■ TRY IT
Would you repeat all of the records underneath, exactly as written?

===============

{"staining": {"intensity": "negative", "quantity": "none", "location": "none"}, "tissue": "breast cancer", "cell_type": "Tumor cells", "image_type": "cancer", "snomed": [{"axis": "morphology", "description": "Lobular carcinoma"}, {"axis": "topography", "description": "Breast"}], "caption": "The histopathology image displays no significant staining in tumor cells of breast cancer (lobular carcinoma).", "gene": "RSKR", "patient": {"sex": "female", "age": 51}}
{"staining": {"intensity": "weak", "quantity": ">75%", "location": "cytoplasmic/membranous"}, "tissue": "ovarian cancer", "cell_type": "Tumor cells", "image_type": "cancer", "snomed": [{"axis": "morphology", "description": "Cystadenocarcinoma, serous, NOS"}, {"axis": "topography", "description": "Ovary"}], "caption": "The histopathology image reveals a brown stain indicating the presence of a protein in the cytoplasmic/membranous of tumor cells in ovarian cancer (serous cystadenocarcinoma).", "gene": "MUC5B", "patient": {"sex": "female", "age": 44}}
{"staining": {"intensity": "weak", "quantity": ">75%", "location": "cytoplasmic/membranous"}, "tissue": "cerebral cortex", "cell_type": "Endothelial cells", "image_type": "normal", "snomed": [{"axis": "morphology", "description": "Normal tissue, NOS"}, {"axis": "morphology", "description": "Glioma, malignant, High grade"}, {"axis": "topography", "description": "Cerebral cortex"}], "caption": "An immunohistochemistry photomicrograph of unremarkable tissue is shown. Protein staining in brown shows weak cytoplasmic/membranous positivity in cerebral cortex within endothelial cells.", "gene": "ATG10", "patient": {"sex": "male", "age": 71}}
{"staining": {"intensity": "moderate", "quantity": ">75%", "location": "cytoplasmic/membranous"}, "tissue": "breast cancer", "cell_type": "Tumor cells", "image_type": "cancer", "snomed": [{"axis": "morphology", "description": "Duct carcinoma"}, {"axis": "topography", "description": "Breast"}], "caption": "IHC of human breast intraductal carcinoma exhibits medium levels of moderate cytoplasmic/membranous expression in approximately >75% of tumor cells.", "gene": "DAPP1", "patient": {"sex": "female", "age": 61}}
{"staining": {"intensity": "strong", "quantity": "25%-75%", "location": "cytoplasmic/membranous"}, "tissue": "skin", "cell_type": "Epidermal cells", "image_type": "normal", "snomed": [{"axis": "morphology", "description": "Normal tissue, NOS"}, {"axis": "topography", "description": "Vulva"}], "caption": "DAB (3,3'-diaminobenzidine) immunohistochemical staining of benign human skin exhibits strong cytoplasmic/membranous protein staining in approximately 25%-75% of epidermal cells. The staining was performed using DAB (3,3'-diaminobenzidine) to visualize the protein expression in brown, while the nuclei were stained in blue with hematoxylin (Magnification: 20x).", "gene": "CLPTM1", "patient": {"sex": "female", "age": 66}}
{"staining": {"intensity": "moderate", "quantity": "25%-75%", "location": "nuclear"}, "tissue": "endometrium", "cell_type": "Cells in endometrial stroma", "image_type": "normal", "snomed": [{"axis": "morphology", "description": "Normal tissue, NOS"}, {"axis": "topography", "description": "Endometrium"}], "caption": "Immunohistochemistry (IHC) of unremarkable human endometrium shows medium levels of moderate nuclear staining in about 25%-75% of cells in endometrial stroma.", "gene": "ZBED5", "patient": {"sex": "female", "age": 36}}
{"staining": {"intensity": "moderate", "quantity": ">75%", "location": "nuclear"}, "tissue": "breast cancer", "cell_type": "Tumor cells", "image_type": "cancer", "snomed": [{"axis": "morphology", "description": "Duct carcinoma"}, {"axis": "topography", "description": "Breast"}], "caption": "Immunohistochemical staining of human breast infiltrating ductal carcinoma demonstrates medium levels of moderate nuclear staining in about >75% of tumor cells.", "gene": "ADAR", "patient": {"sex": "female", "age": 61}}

===============

■ RESPONSE
{"staining": {"intensity": "negative", "quantity": "none", "location": "none"}, "tissue": "breast cancer", "cell_type": "Tumor cells", "image_type": "cancer", "snomed": [{"axis": "morphology", "description": "Lobular carcinoma"}, {"axis": "topography", "description": "Breast"}], "caption": "The histopathology image displays no significant staining in tumor cells of breast cancer (lobular carcinoma).", "gene": "RSKR", "patient": {"sex": "female", "age": 51}}
{"staining": {"intensity": "weak", "quantity": ">75%", "location": "cytoplasmic/membranous"}, "tissue": "ovarian cancer", "cell_type": "Tumor cells", "image_type": "cancer", "snomed": [{"axis": "morphology", "description": "Cystadenocarcinoma, serous, NOS"}, {"axis": "topography", "description": "Ovary"}], "caption": "The histopathology image reveals a brown stain indicating the presence of a protein in the cytoplasmic/membranous of tumor cells in ovarian cancer (serous cystadenocarcinoma).", "gene": "MUC5B", "patient": {"sex": "female", "age": 44}}
{"staining": {"intensity": "weak", "quantity": ">75%", "location": "cytoplasmic/membranous"}, "tissue": "cerebral cortex", "cell_type": "Endothelial cells", "image_type": "normal", "snomed": [{"axis": "morphology", "description": "Normal tissue, NOS"}, {"axis": "morphology", "description": "Glioma, malignant, High grade"}, {"axis": "topography", "description": "Cerebral cortex"}], "caption": "An immunohistochemistry photomicrograph of unremarkable tissue is shown. Protein staining in brown shows weak cytoplasmic/membranous positivity in cerebral cortex within endothelial cells.", "gene": "ATG10", "patient": {"sex": "male", "age": 71}}
{"staining": {"intensity": "moderate", "quantity": ">75%", "location": "cytoplasmic/membranous"}, "tissue": "breast cancer", "cell_type": "Tumor cells", "image_type": "cancer", "snomed": [{"axis": "morphology", "description": "Duct carcinoma"}, {"axis": "topography", "description": "Breast"}], "caption": "IHC of human breast intraductal carcinoma exhibits medium levels of moderate cytoplasmic/membranous expression in approximately >75% of tumor cells.", "gene": "DAPP1", "patient": {"sex": "female", "age": 61}}
{"staining": {"intensity": "strong", "quantity": "25%-75%", "location": "cytoplasmic/membranous"}, "tissue": "skin", "cell_type": "Epidermal cells", "image_type": "normal", "snomed": [{"axis": "morphology", "description": "Normal tissue, NOS"}, {"axis": "topography", "description": "Vulva"}], "caption": "DAB (3,3'-diaminobenzidine) immunohistochemical staining of benign human skin exhibits strong cytoplasmic/membranous protein staining in approximately 25%-75% of epidermal cells. The staining was performed using DAB (3,3'-diaminobenzidine) to visualize the protein expression in brown, while the nuclei were stained in blue with hematoxylin (Magnification: 20x).", "gene": "CLPTM1", "patient": {"sex": "female", "age": 66}}
{"staining": {"intensity": "moderate", "quantity": "25%-75%", "location": "nuclear"}, "tissue": "endometrium", "cell_type": "Cells in endometrial stroma", "image_type": "normal", "snomed": [{"axis": "morphology", "description": "Normal tissue, NOS"}, {"axis": "topography", "description": "Endometrium"}], "caption": "Immunohistochemistry (IHC) of unremarkable human endometrium shows medium levels of moderate nuclear staining in about 25%-75% of cells in endometrial stroma.", "gene": "ZBED5", "patient": {"sex": "female", "age": 36}}
{"staining": {"intensity": "moderate", "quantity": ">75%", "location": "nuclear"}, "tissue": "breast cancer", "cell_type": "Tumor cells", "image_type": "cancer", "snomed": [{"axis": "morphology", "description": "Duct carcinoma"}, {"axis": "topography", "description": "Breast"}], "caption": "Immunohistochemical staining of human breast infiltrating ductal carcinoma demonstrates medium levels of moderate nuclear staining in about >75% of tumor cells.", "gene": "ADAR", "patient": {"sex": "female", "age": 61}}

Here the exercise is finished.